Please locate each line in the data below that contains the string "ellipse" and copy those lines out. Treat case as significant.

> _EXERCISE DATA_
-*-*-

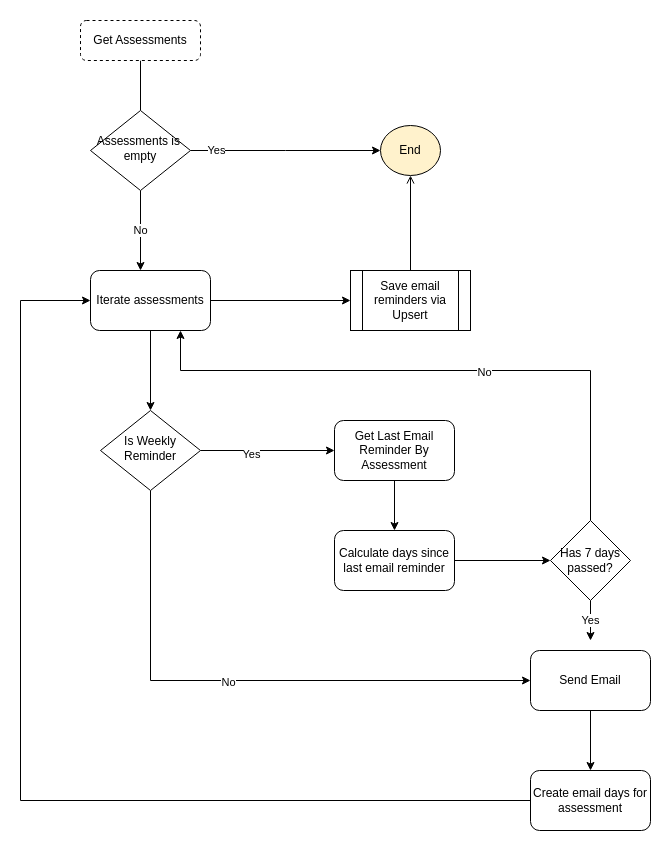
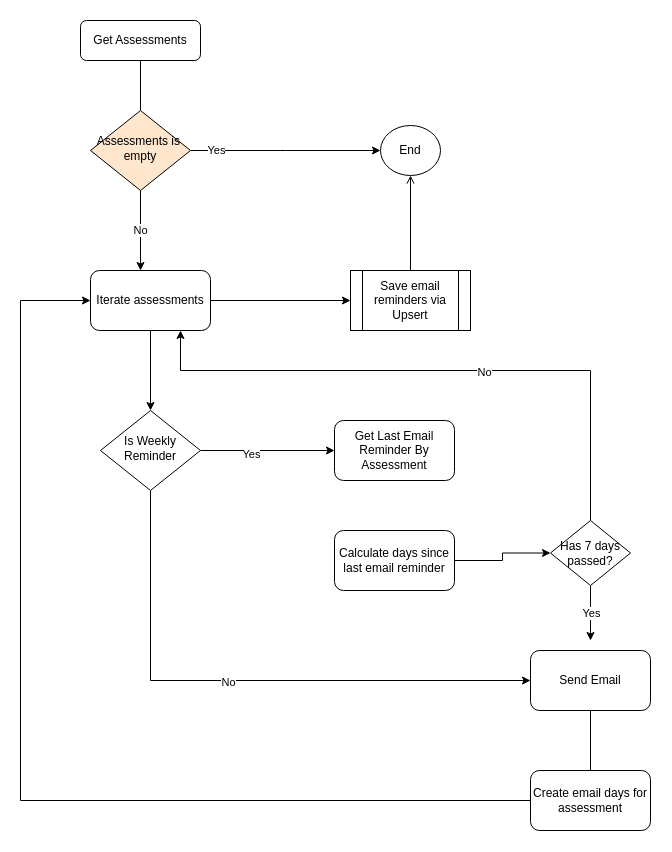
  <mxCell id="0" />
  <mxCell id="1" parent="0" />
  <mxCell id="2" value="" style="rounded=0;html=1;jettySize=auto;orthogonalLoop=1;fontSize=11;endArrow=none;endFill=0;endSize=8;strokeWidth=1;shadow=0;labelBackgroundColor=none;edgeStyle=orthogonalEdgeStyle;" parent="1" source="3" target="7" edge="1"><mxGeometry relative="1" as="geometry" /></mxCell>
- <mxCell id="3" value="Get Assessments" style="rounded=1;whiteSpace=wrap;html=1;fontSize=12;glass=0;strokeWidth=1;shadow=0;dashed=1;" parent="1" vertex="1"><mxGeometry x="80" y="20" width="120" height="40" as="geometry" /></mxCell>
+ <mxCell id="3" value="Get Assessments" style="rounded=1;whiteSpace=wrap;html=1;fontSize=12;glass=0;strokeWidth=1;shadow=0;" parent="1" vertex="1"><mxGeometry x="80" y="20" width="120" height="40" as="geometry" /></mxCell>
  <mxCell id="4" style="edgeStyle=orthogonalEdgeStyle;rounded=0;orthogonalLoop=1;jettySize=auto;html=1;" edge="1" parent="1" source="7"><mxGeometry relative="1" as="geometry"><mxPoint x="380" y="150" as="targetPoint" /></mxGeometry></mxCell>
  <mxCell id="5" value="Yes" style="edgeLabel;html=1;align=center;verticalAlign=middle;resizable=0;points=[];" vertex="1" connectable="0" parent="4"><mxGeometry x="-0.737" y="1" relative="1" as="geometry"><mxPoint as="offset" /></mxGeometry></mxCell>
  <mxCell id="6" value="No" style="edgeStyle=orthogonalEdgeStyle;rounded=0;orthogonalLoop=1;jettySize=auto;html=1;" edge="1" parent="1" source="7"><mxGeometry relative="1" as="geometry"><mxPoint x="140" y="270" as="targetPoint" /></mxGeometry></mxCell>
- <mxCell id="7" value="Assessments is&amp;nbsp; empty" style="rhombus;whiteSpace=wrap;html=1;shadow=0;fontFamily=Helvetica;fontSize=12;align=center;strokeWidth=1;spacing=6;spacingTop=-4;" parent="1" vertex="1"><mxGeometry x="90" y="110" width="100" height="80" as="geometry" /></mxCell>
+ <mxCell id="7" value="Assessments is&amp;nbsp; empty" style="rhombus;whiteSpace=wrap;html=1;shadow=0;fontFamily=Helvetica;fontSize=12;align=center;strokeWidth=1;spacing=6;spacingTop=-4;fillColor=#ffe6cc;" parent="1" vertex="1"><mxGeometry x="90" y="110" width="100" height="80" as="geometry" /></mxCell>
  <mxCell id="8" style="edgeStyle=orthogonalEdgeStyle;rounded=0;orthogonalLoop=1;jettySize=auto;html=1;entryX=0;entryY=0.5;entryDx=0;entryDy=0;" edge="1" parent="1" source="12" target="15"><mxGeometry relative="1" as="geometry" /></mxCell>
  <mxCell id="9" value="Yes" style="edgeLabel;html=1;align=center;verticalAlign=middle;resizable=0;points=[];" vertex="1" connectable="0" parent="8"><mxGeometry x="-0.261" y="-3" relative="1" as="geometry"><mxPoint as="offset" /></mxGeometry></mxCell>
  <mxCell id="10" style="edgeStyle=orthogonalEdgeStyle;rounded=0;orthogonalLoop=1;jettySize=auto;html=1;entryX=0;entryY=0.5;entryDx=0;entryDy=0;" edge="1" parent="1" source="12" target="23"><mxGeometry relative="1" as="geometry"><Array as="points"><mxPoint x="150" y="680" /></Array></mxGeometry></mxCell>
  <mxCell id="11" value="No" style="edgeLabel;html=1;align=center;verticalAlign=middle;resizable=0;points=[];" vertex="1" connectable="0" parent="10"><mxGeometry x="-0.063" y="-1" relative="1" as="geometry"><mxPoint as="offset" /></mxGeometry></mxCell>
  <mxCell id="12" value="Is Weekly Reminder" style="rhombus;whiteSpace=wrap;html=1;shadow=0;fontFamily=Helvetica;fontSize=12;align=center;strokeWidth=1;spacing=6;spacingTop=-4;" parent="1" vertex="1"><mxGeometry x="100" y="410" width="100" height="80" as="geometry" /></mxCell>
- <mxCell id="13" value="End" style="ellipse;whiteSpace=wrap;html=1;fillColor=#fff2cc;" vertex="1" parent="1"><mxGeometry x="380" y="125" width="60" height="50" as="geometry" /></mxCell>
- <mxCell id="14" style="edgeStyle=orthogonalEdgeStyle;rounded=0;orthogonalLoop=1;jettySize=auto;html=1;" edge="1" parent="1" source="15" target="17"><mxGeometry relative="1" as="geometry" /></mxCell>
+ <mxCell id="13" value="End" style="ellipse;whiteSpace=wrap;html=1;" vertex="1" parent="1"><mxGeometry x="380" y="125" width="60" height="50" as="geometry" /></mxCell>
  <mxCell id="15" value="Get Last Email Reminder By Assessment" style="rounded=1;whiteSpace=wrap;html=1;" vertex="1" parent="1"><mxGeometry x="334" y="420" width="120" height="60" as="geometry" /></mxCell>
  <mxCell id="16" style="edgeStyle=orthogonalEdgeStyle;rounded=0;orthogonalLoop=1;jettySize=auto;html=1;" edge="1" parent="1" source="17" target="21"><mxGeometry relative="1" as="geometry" /></mxCell>
  <mxCell id="17" value="Calculate days since last email reminder" style="rounded=1;whiteSpace=wrap;html=1;" vertex="1" parent="1"><mxGeometry x="334" y="530" width="120" height="60" as="geometry" /></mxCell>
  <mxCell id="18" style="edgeStyle=orthogonalEdgeStyle;rounded=0;orthogonalLoop=1;jettySize=auto;html=1;entryX=0.75;entryY=1;entryDx=0;entryDy=0;exitX=0.5;exitY=0;exitDx=0;exitDy=0;" edge="1" parent="1" source="21" target="28"><mxGeometry relative="1" as="geometry"><Array as="points"><mxPoint x="590" y="370" /><mxPoint x="180" y="370" /></Array></mxGeometry></mxCell>
  <mxCell id="19" value="No" style="edgeLabel;html=1;align=center;verticalAlign=middle;resizable=0;points=[];" vertex="1" connectable="0" parent="18"><mxGeometry x="-0.142" y="1" relative="1" as="geometry"><mxPoint as="offset" /></mxGeometry></mxCell>
  <mxCell id="20" value="Yes" style="edgeStyle=orthogonalEdgeStyle;rounded=0;orthogonalLoop=1;jettySize=auto;html=1;" edge="1" parent="1" source="21"><mxGeometry relative="1" as="geometry"><mxPoint x="590" y="640" as="targetPoint" /></mxGeometry></mxCell>
- <mxCell id="21" value="Has 7 days passed?" style="rhombus;whiteSpace=wrap;html=1;" vertex="1" parent="1"><mxGeometry x="550" y="520" width="80" height="80" as="geometry" /></mxCell>
- <mxCell id="22" style="edgeStyle=orthogonalEdgeStyle;rounded=0;orthogonalLoop=1;jettySize=auto;html=1;" edge="1" parent="1" source="23" target="25"><mxGeometry relative="1" as="geometry" /></mxCell>
+ <mxCell id="21" value="Has 7 days passed?" style="rhombus;whiteSpace=wrap;html=1;" vertex="1" parent="1"><mxGeometry x="550" y="520" width="80" height="65" as="geometry" /></mxCell>
+ <mxCell id="22" style="edgeStyle=orthogonalEdgeStyle;rounded=0;orthogonalLoop=1;jettySize=auto;html=1;endArrow=none;" edge="1" parent="1" source="23" target="25"><mxGeometry relative="1" as="geometry" /></mxCell>
  <mxCell id="23" value="Send Email" style="rounded=1;whiteSpace=wrap;html=1;" vertex="1" parent="1"><mxGeometry x="530" y="650" width="120" height="60" as="geometry" /></mxCell>
  <mxCell id="24" style="edgeStyle=orthogonalEdgeStyle;rounded=0;orthogonalLoop=1;jettySize=auto;html=1;exitX=0;exitY=0.5;exitDx=0;exitDy=0;" edge="1" parent="1" source="25"><mxGeometry relative="1" as="geometry"><mxPoint x="90" y="300" as="targetPoint" /><Array as="points"><mxPoint x="20" y="800" /><mxPoint x="20" y="300" /></Array></mxGeometry></mxCell>
  <mxCell id="25" value="Create email days for assessment" style="rounded=1;whiteSpace=wrap;html=1;" vertex="1" parent="1"><mxGeometry x="530" y="770" width="120" height="60" as="geometry" /></mxCell>
  <mxCell id="26" style="edgeStyle=orthogonalEdgeStyle;rounded=0;orthogonalLoop=1;jettySize=auto;html=1;" edge="1" parent="1" source="28" target="12"><mxGeometry relative="1" as="geometry" /></mxCell>
  <mxCell id="27" style="edgeStyle=orthogonalEdgeStyle;rounded=0;orthogonalLoop=1;jettySize=auto;html=1;entryX=0;entryY=0.5;entryDx=0;entryDy=0;" edge="1" parent="1" source="28" target="30"><mxGeometry relative="1" as="geometry" /></mxCell>
  <mxCell id="28" value="Iterate assessments" style="rounded=1;whiteSpace=wrap;html=1;" vertex="1" parent="1"><mxGeometry x="90" y="270" width="120" height="60" as="geometry" /></mxCell>
  <mxCell id="29" style="edgeStyle=orthogonalEdgeStyle;rounded=0;orthogonalLoop=1;jettySize=auto;html=1;endArrow=open;" edge="1" parent="1" source="30" target="13"><mxGeometry relative="1" as="geometry" /></mxCell>
  <mxCell id="30" value="Save email reminders via Upsert" style="shape=process;whiteSpace=wrap;html=1;backgroundOutline=1;" vertex="1" parent="1"><mxGeometry x="350" y="270" width="120" height="60" as="geometry" /></mxCell>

-*-*-

> _RESULT OF THE EXERCISE_
- <mxCell id="13" value="End" style="ellipse;whiteSpace=wrap;html=1;fillColor=#fff2cc;" vertex="1" parent="1"><mxGeometry x="380" y="125" width="60" height="50" as="geometry" /></mxCell>
+ <mxCell id="13" value="End" style="ellipse;whiteSpace=wrap;html=1;" vertex="1" parent="1"><mxGeometry x="380" y="125" width="60" height="50" as="geometry" /></mxCell>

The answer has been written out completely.